Marriott International Inc., the world's largest hotel company, reported a 13.8 percent decline in second-quarter profit yesterday, partly because of the high costs of a recent hotel acquisition deal and an initiative to make its beds more comfortable.
Although executives boasted of increased revenue, occupancy levels and room rates, investors reacted negatively to the earnings decline. Shares closed at $67.90 a share yesterday, down $2.50, or 3.55 percent.
The Bethesda company's profit dipped to $138 million (59 cents a share) from $160 million (67 cents) in the same period a year ago.

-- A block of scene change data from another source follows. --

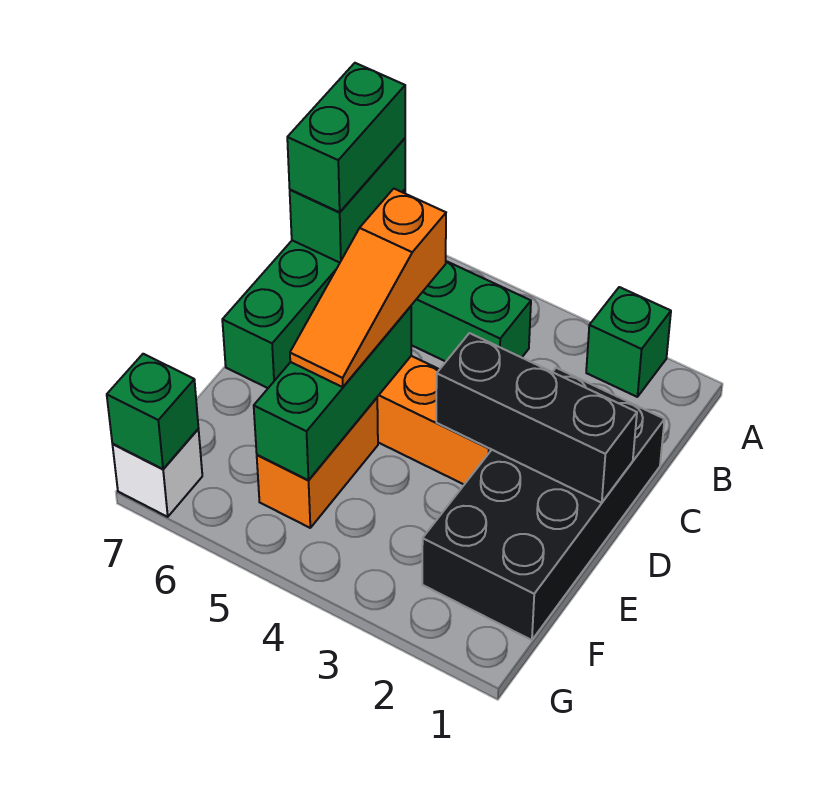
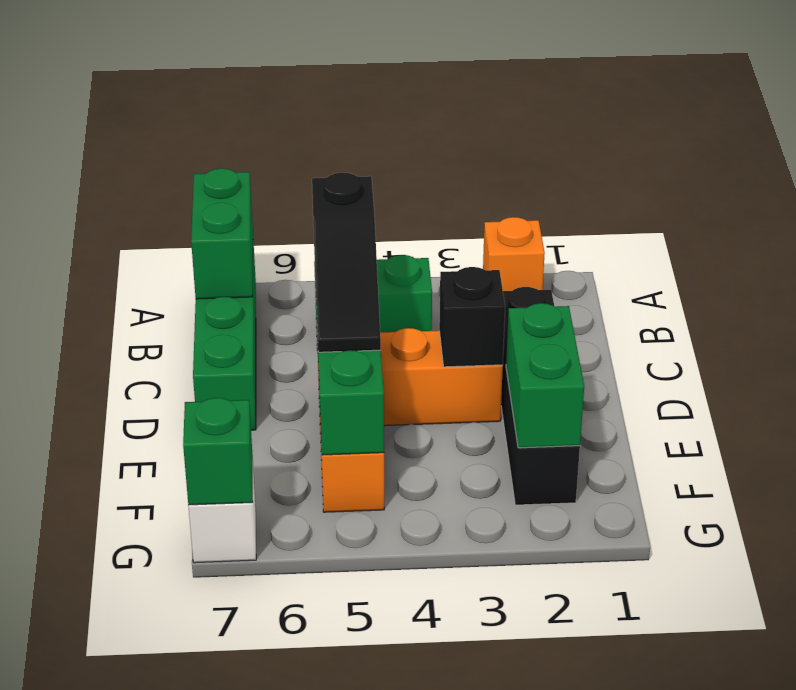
green brick A2 level 1 -> orange brick A2 level 1
green brick A7:B7 level 3 -> green brick E2:F2 level 2
black brick C1:F2 level 1 -> black brick C2:F2 level 1
orange slope C5:E5 level 3 top C -> black slope C5:E5 level 3 top C
black brick D1:D3 level 2 -> black brick D3 level 2

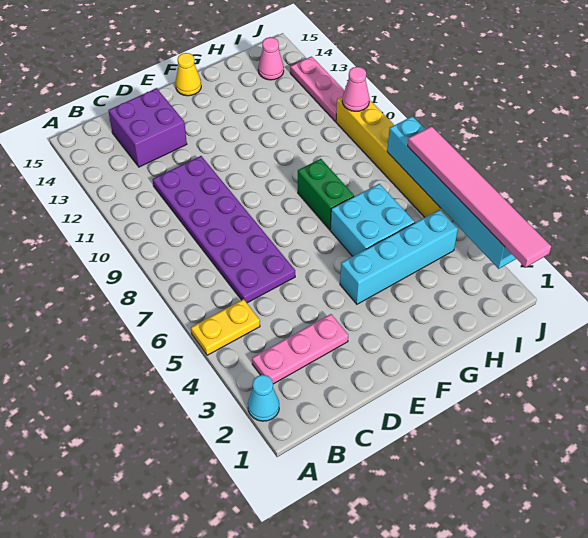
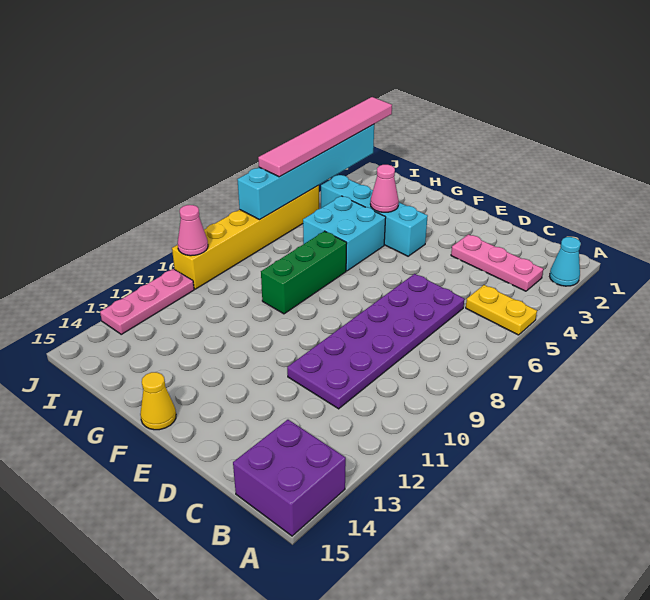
purple brick C13:D14 level 1 -> purple brick A14:B15 level 1
green brick G7:G8 level 1 -> green brick G7:G9 level 1
pink cone I14 level 1 -> pink cone G4 level 2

Marriott said the drop in profit stemmed largely from a $94 million non-cash write-off for its purchase of 32 hotels from CTF Holdings Ltd., which was part of a deal that ended litigation between the two companies. Marriott also took a $29 million hit for plush new bedding being bought for many of its hotels as part of a campaign to spruce up its rooms and image.

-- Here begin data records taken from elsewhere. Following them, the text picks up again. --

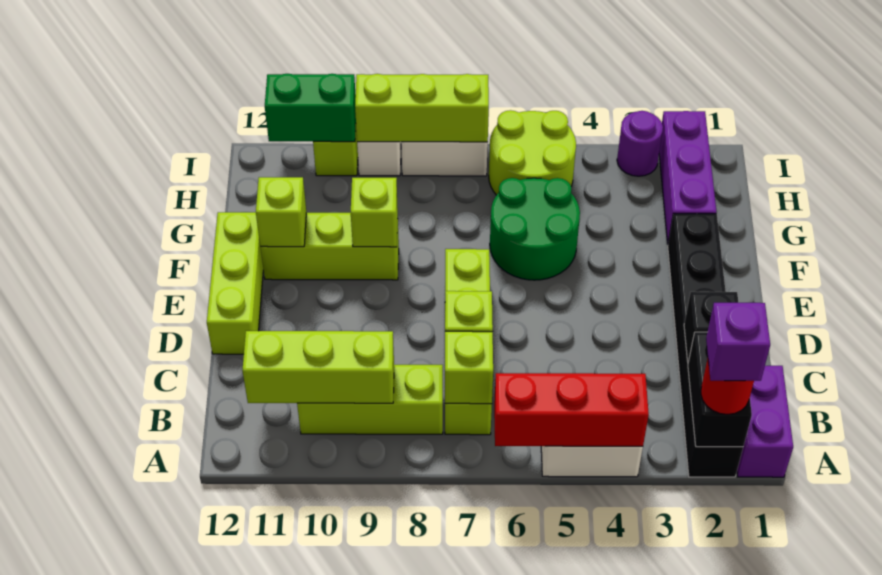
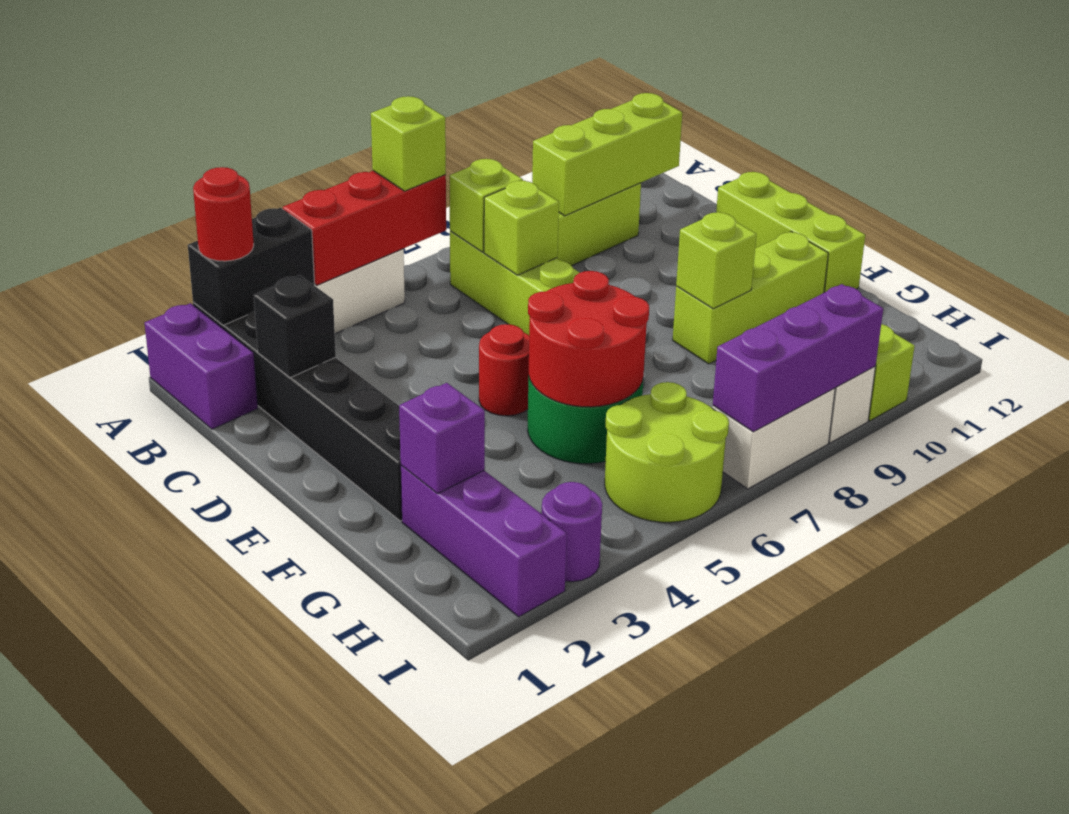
black brick A2:B2 level 2 -> black brick A2:A3 level 2
purple brick A2 level 4 -> purple brick G2 level 2
none -> red round brick E5 level 1
none -> red round brick F5:G6 level 2
lime brick F11 level 2 -> lime brick A6 level 3
lime brick I7:I9 level 2 -> purple brick I7:I9 level 2
green brick I10:I11 level 2 -> none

Marriott owns few of the more than 2,600 hotels it manages, which include the Marriott, Ritz-Carlton, Courtyard and Renaissance brands. To entice hotel owners to invest in 300-thread-count sheets, extra pillows and more frequent duvet cleanings, Marriott agreed to help pay part of the costs.
The company, which had earlier forecast a full-year profit of $2.80 to $2.90 a share, now projects profit in the range of $2.68 to $2.78 a share after the expenses for the hotel acquisitions are factored in.
Marriott executives focused on what the company called "outstanding" second-quarter results on the revenue side.
Revenue jumped to $2.66 billion, up 11 percent from $2.4 billion. One factor was a 44 percent increase, to about $52 million, in fees that owners of hotel properties pay Marriott after a hotel meets certain profit targets.
Revenue per available room, a key measure of a hotel company's strength, was up 11.1 percent, as rising demand helped drive up room rates, which increased 8.9 percent worldwide and 8.5 percent in North America.
"It's been a long time since we have seen demand so strong in so many places and average pricing move up so quickly," Arne M. Sorenson, Marriott's executive vice president and chief financial officer, said in a call with analysts.
In a statement, J.W. Marriott Jr., the company's chairman and chief executive, said "occupancy and room rates improved due to accelerating corporate demand, growing group meeting attendance and increasing global travel."
The company opened about 6,000 rooms worldwide in the quarter, including at the new Renaissance Paris Vendome Hotel in France.
Still, financial analysts were disappointed that these factors did not translate into a stronger bottom line. The "quality of . . . results was less than we hoped," William Greene, a Morgan Stanley analyst, wrote in a note to investors. Another analyst, Steven E. Kent of Goldman Sachs Group Inc., described the results as "confusing."